Figure 8. Figure showing the effect of varying the nugget value, Top is a straight isotropic linear interpolation (Linear is always a No No), below that is a 0% nugget, then a 30% nugget and finally a 60% nugget.
Figure 9. Figure showing the effect of the Alpha Variable, on the graph on the top is for LF Mining, the graph on the botom is for LF Geo; Note that the variable changes between Mining and Geo so that a higher Alpha variable in Mining (eg 9) is equivalent to a low Alpha in Geo (eg 3).
The "natural cut"
The next step is to define the natural cut of the data. Sometimes when we run an interpolation we find that the lowest cut-off we use creates a solid box within our domain (Figure 10), this is because there are too many samples at that grade that are unconstrained, ie we are defining a background value. The first step in defining a set of shells from our interpolant is to start with one low grade shell, say 0.2gpt. As we are creating just one shell, after the interpolant has been created the one shell is quite quick to generate. We may find that 0.2 fills our domain so generate a shell of 0.3 and re-run, continue doing this until you find the cut-off where you suddenly switch from filling the domain to defining a grade shell, this is your natural cut-off for your data (Figure 10). You can use this as the first shell in your dataset, simply add several more at relevant cut-offs for assessment and viewing, or you can generate a Grade Domain using this cutoff to constrain an additional interpolation that you can then use to select and evaluate a grid of points, effectively generating a Leapfrog block model.
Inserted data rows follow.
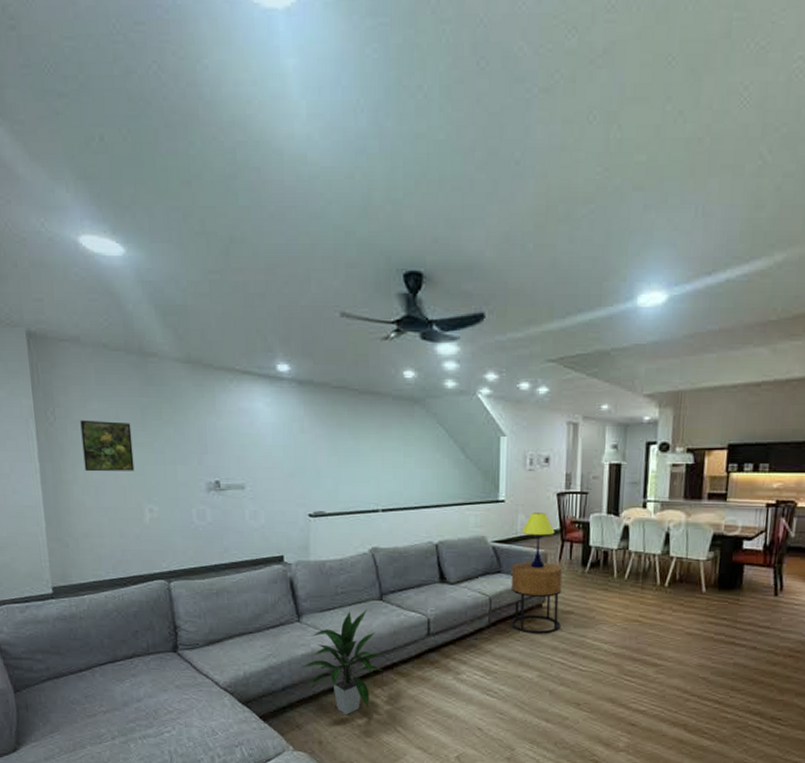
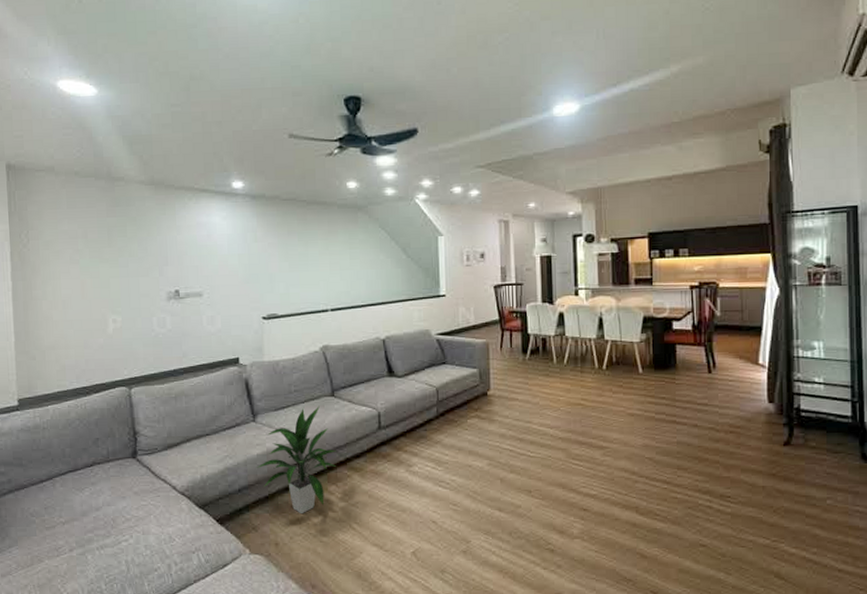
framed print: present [80,419,135,472] -> none [51,240,100,288]
side table: present [511,561,563,634] -> none [455,351,506,422]
table lamp: present [522,513,555,568] -> none [463,305,494,357]

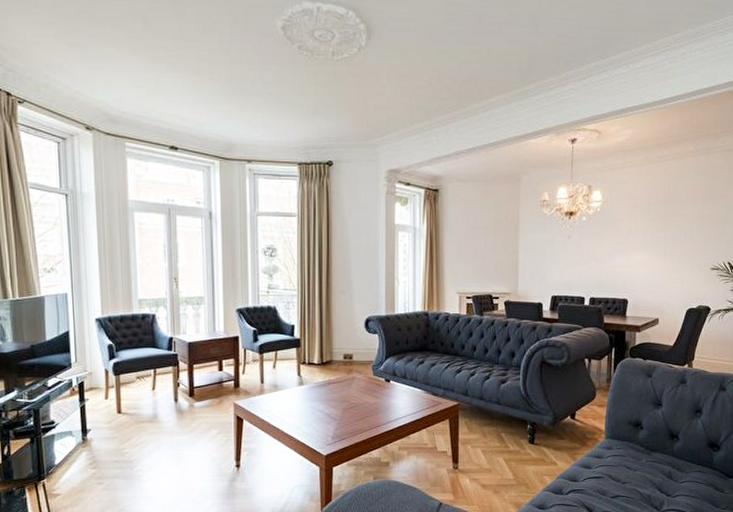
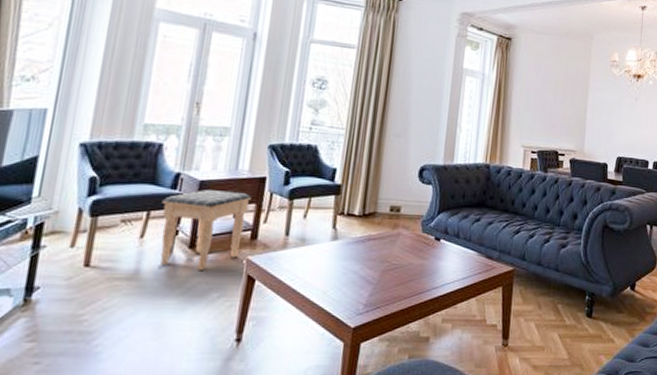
footstool: none [163,350,229,413] -> present [160,190,251,270]

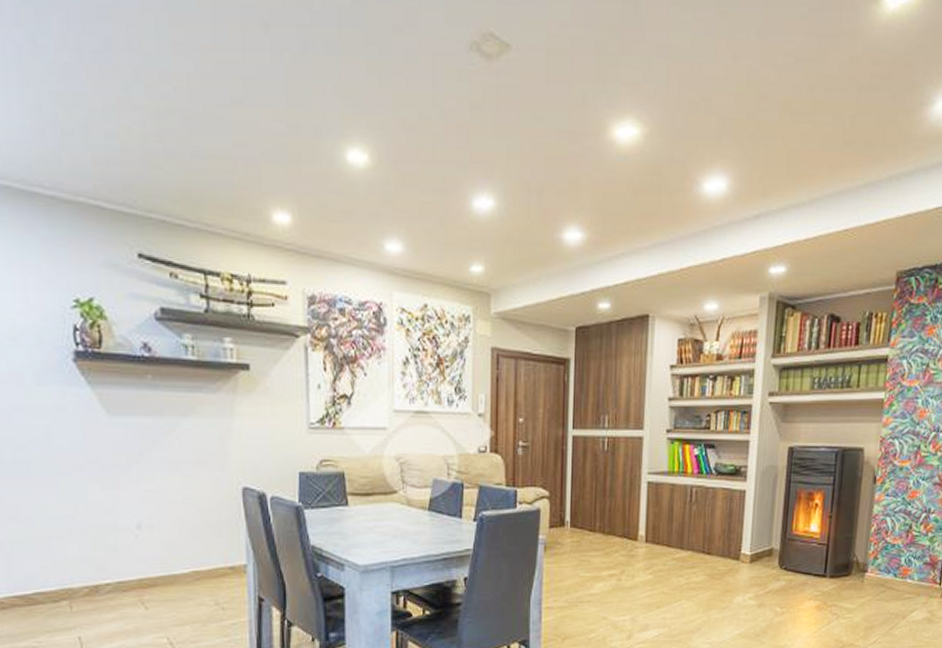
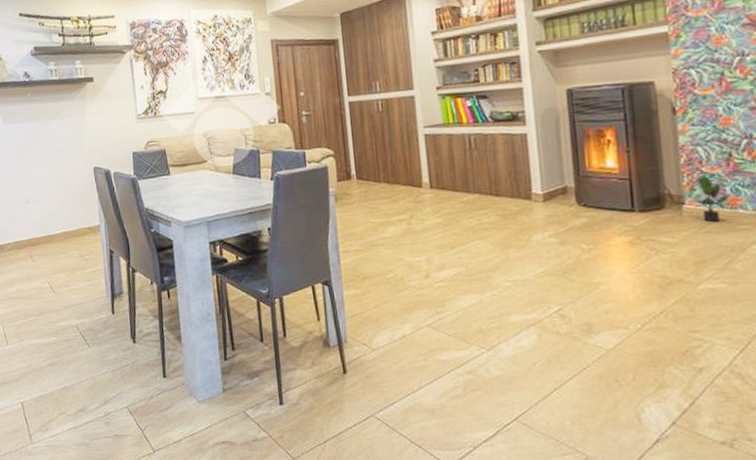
potted plant: none [876,545,902,591] -> present [695,175,729,223]

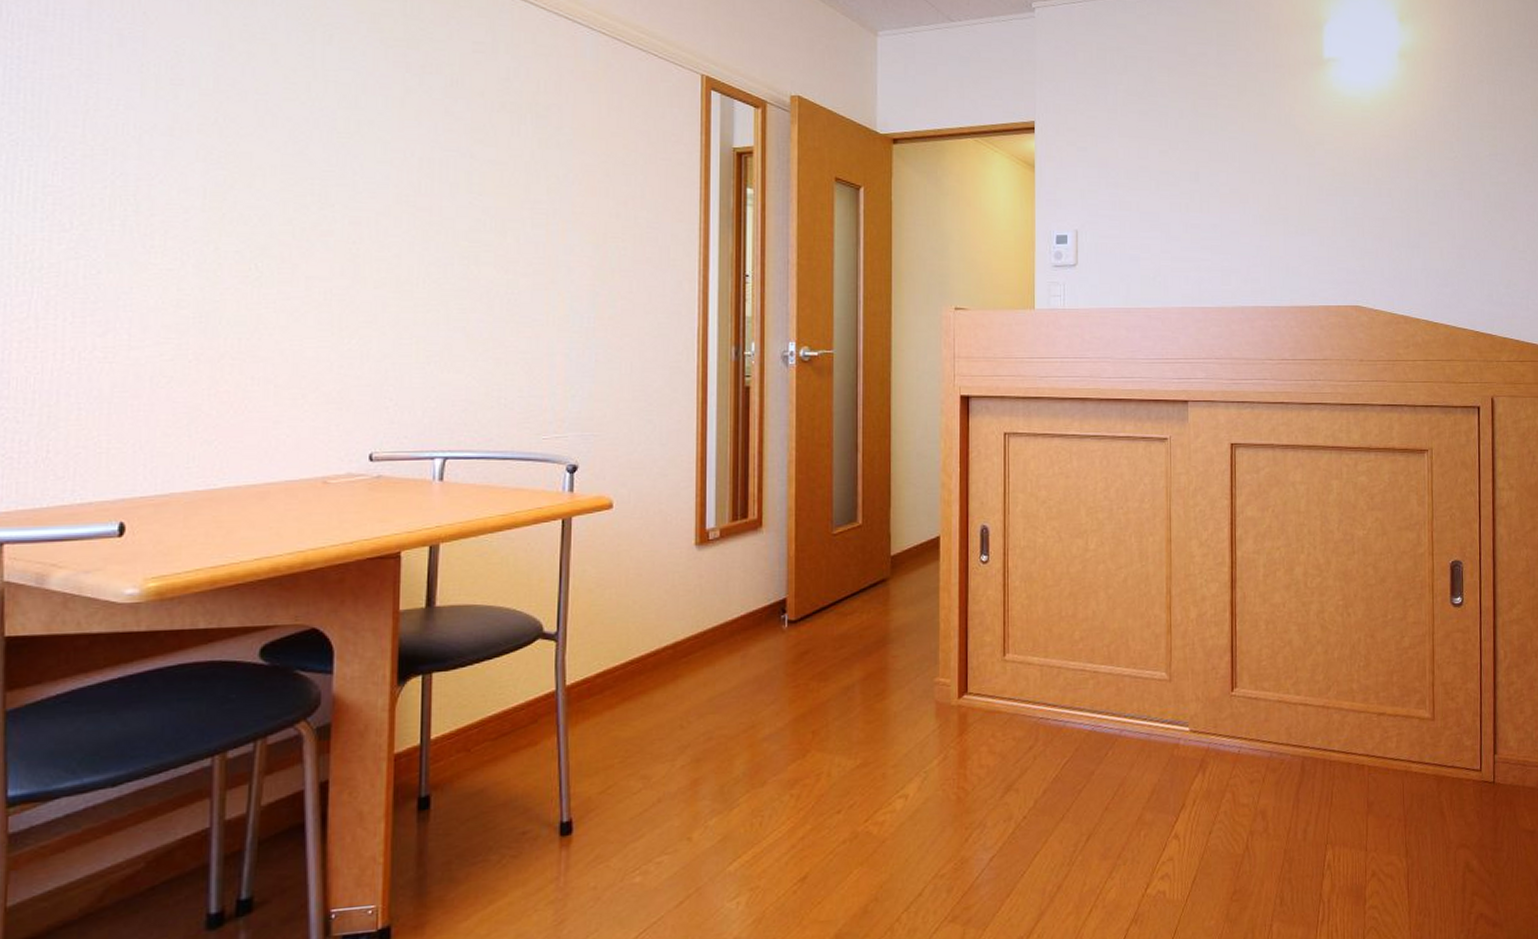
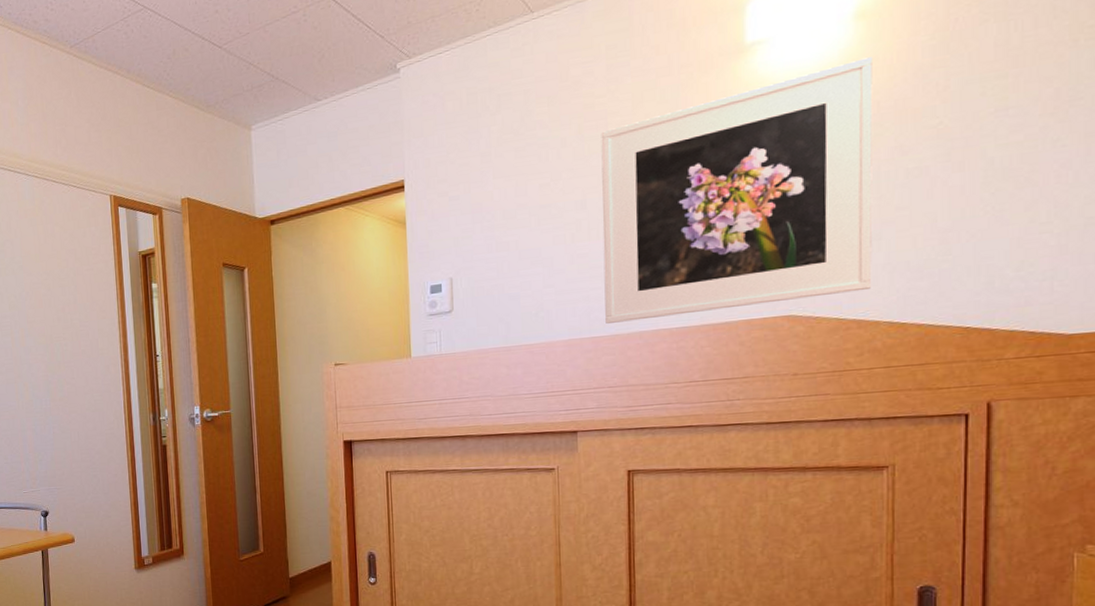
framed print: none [1212,91,1414,296] -> present [601,57,873,324]

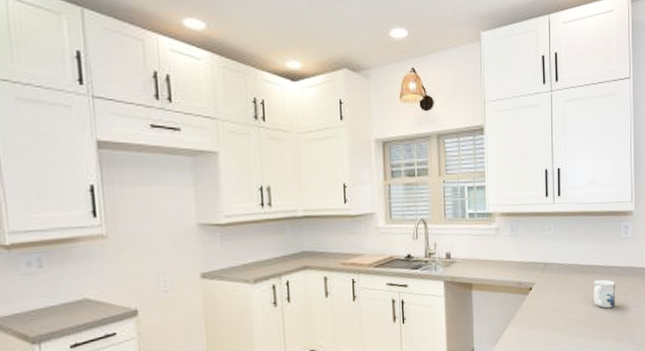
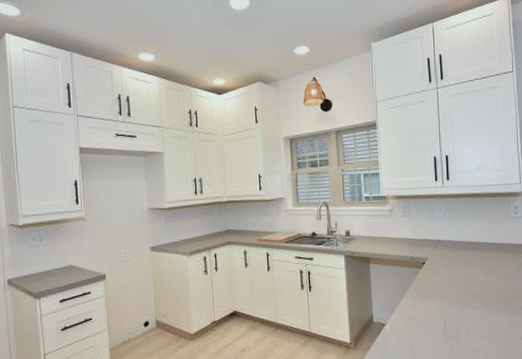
mug: present [594,279,616,309] -> none [485,255,509,283]

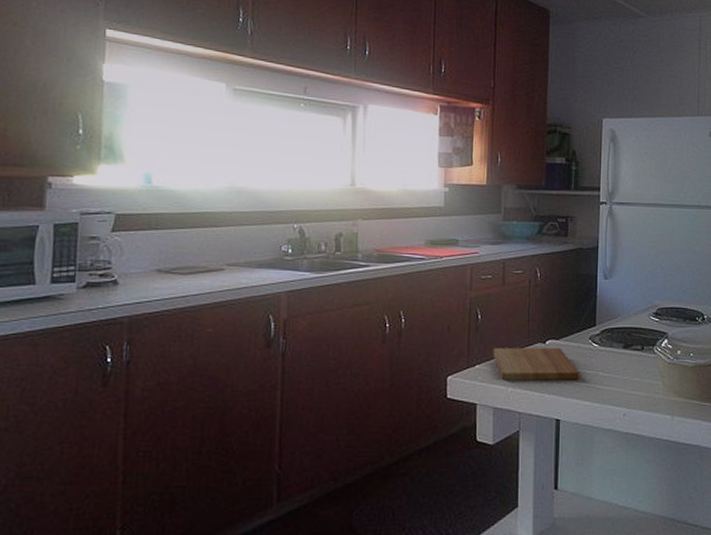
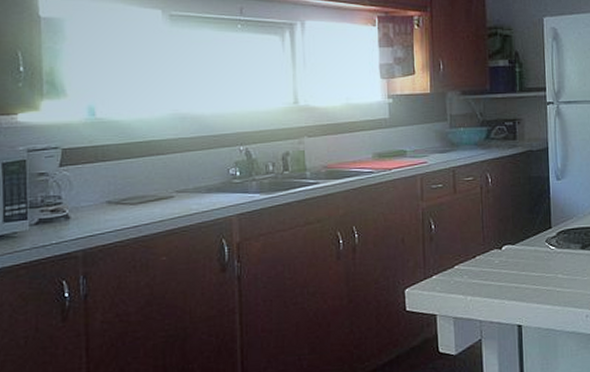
cutting board: present [493,347,579,381] -> none [449,252,538,290]

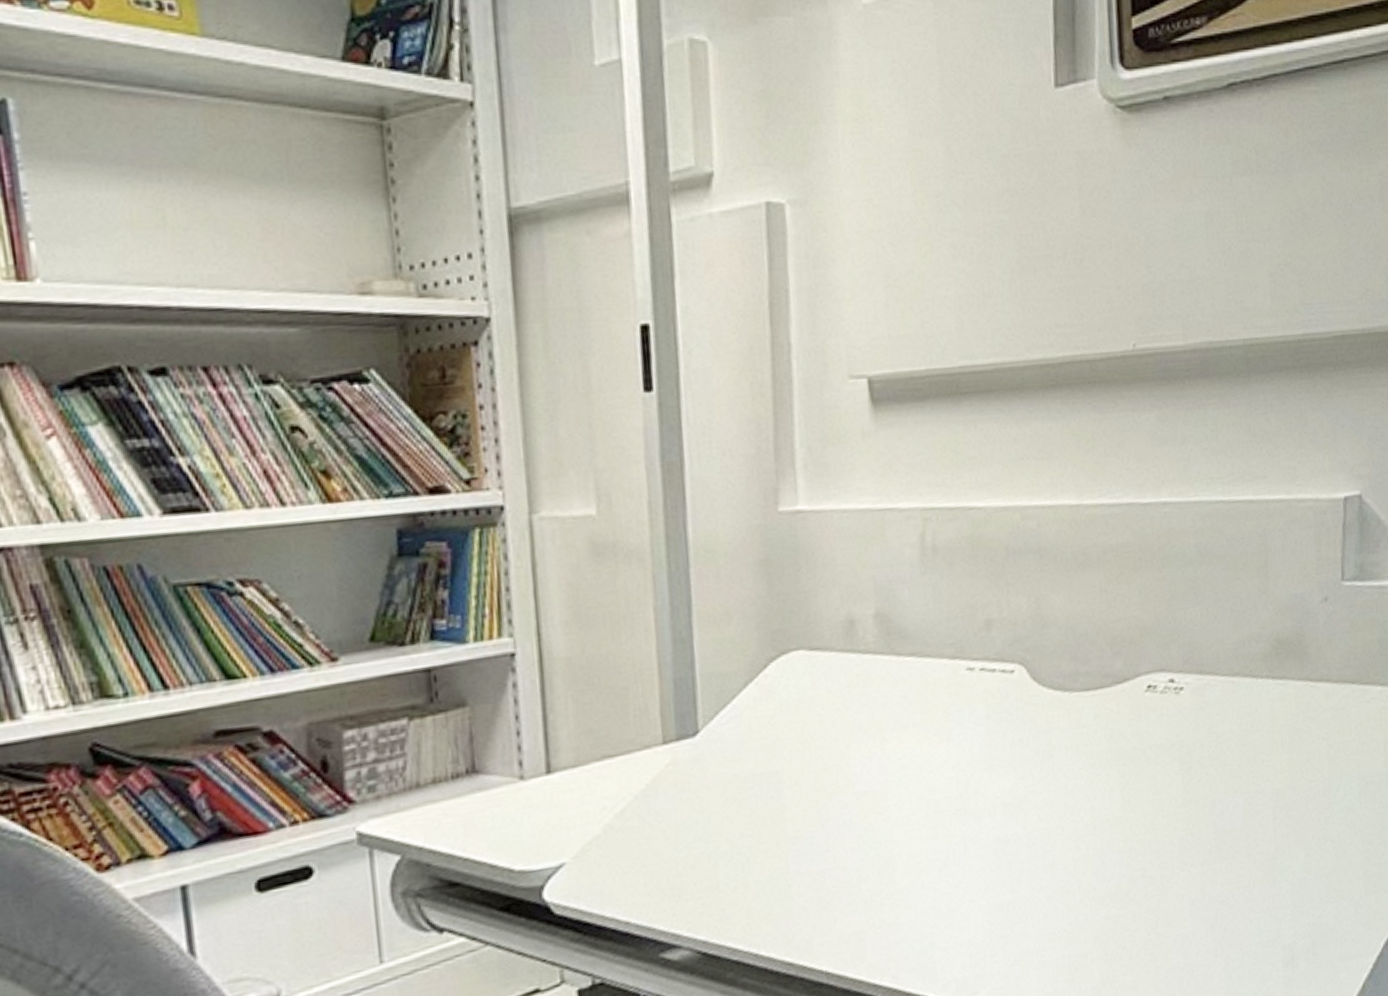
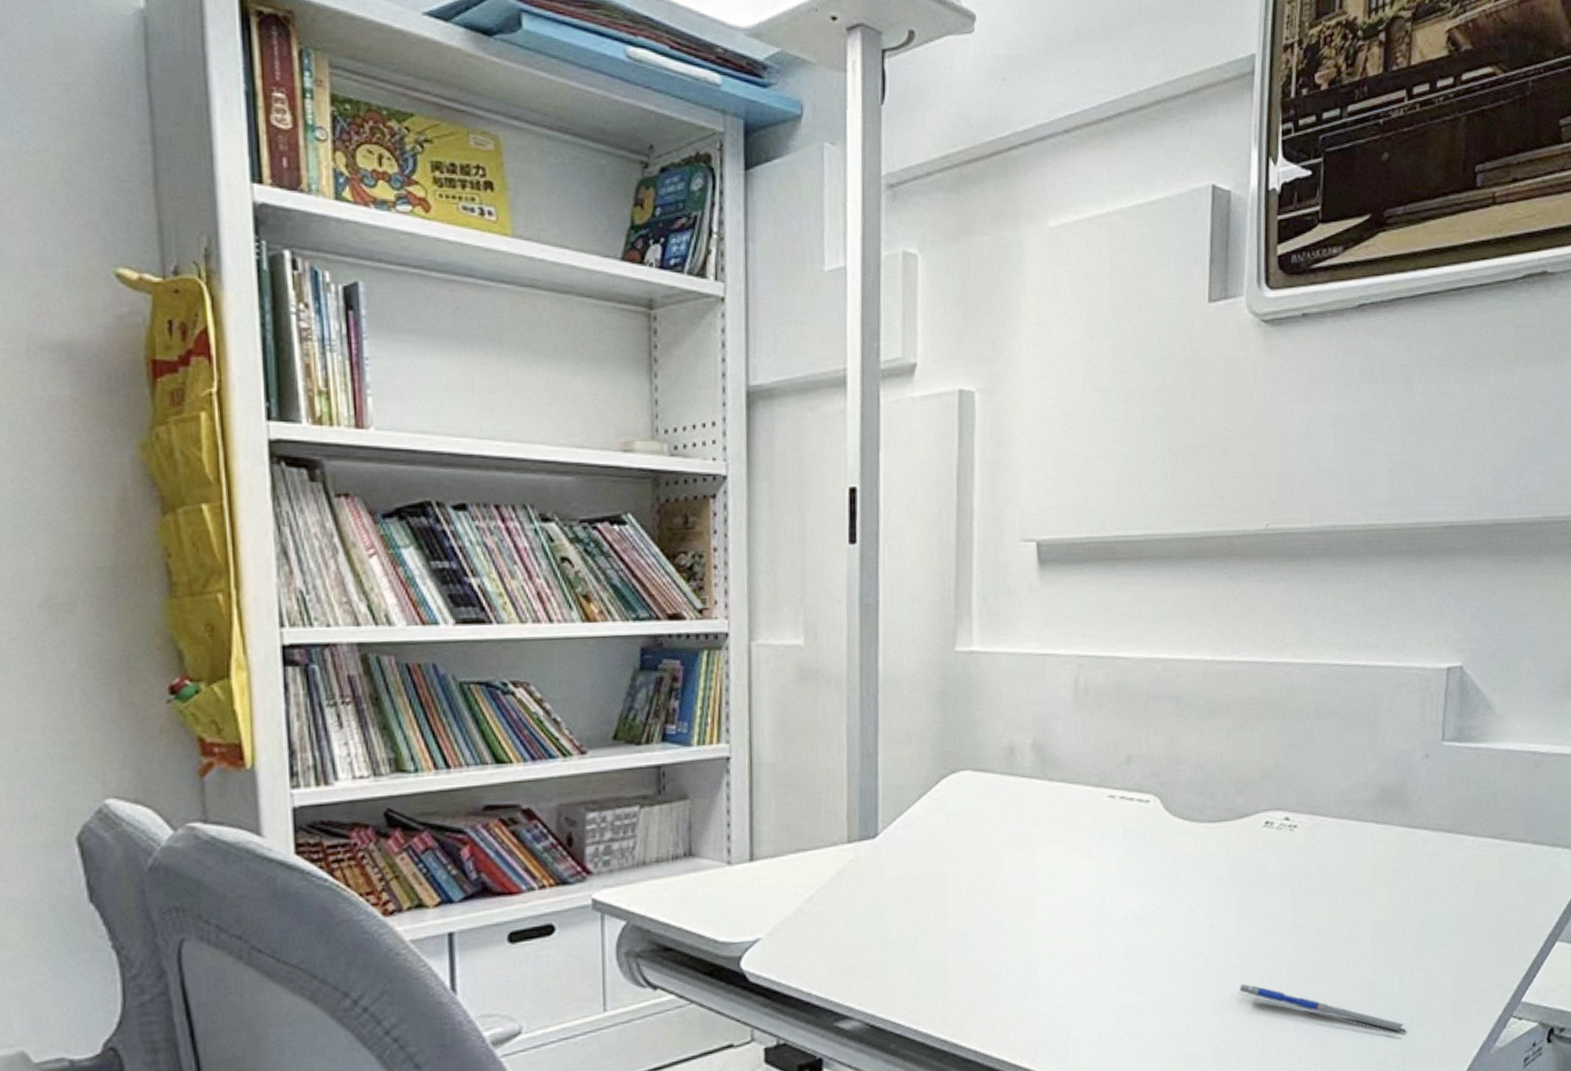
pen: none [1125,871,1316,914] -> present [1238,984,1407,1034]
Figure 10. Figure showing the effect of shells above and below a natural cut-off. Brown = 0.2g/t which is an unconstrained shell, blue=0.3g/t which is the constrained shell and defines the natural cut-off of the dataset.
Following this process outlined above will vastly improve your grade modelling and lead to better interpolations with better outcomes. Note I have not spoken about search ellipses, major, minor or semi minor axis, orientations of grade etc, this is because this is all dependent upon the deposit. Your deposit may require an isotopic search, or some long cigar-shaped search, depending upon the structural, lithological and geochemical controls acting upon the deposit at the time of formation and effects post formation. The average nugget and the range of the variogram will generally conform to what is common to that deposit type around the world. A bit of study and research on the deposit is something that should already have been done as part of the exploration process, adding a quick assessment of common variogram parameters is not an arduous addition to this process. It is not a requirement to understand the intricacies of variogram modelling, nor the maths behind it, but knowing the average nugget percent and range for the deposit type should be an integral part of your investigations, and should inform your Leapfrog Grade interpolations.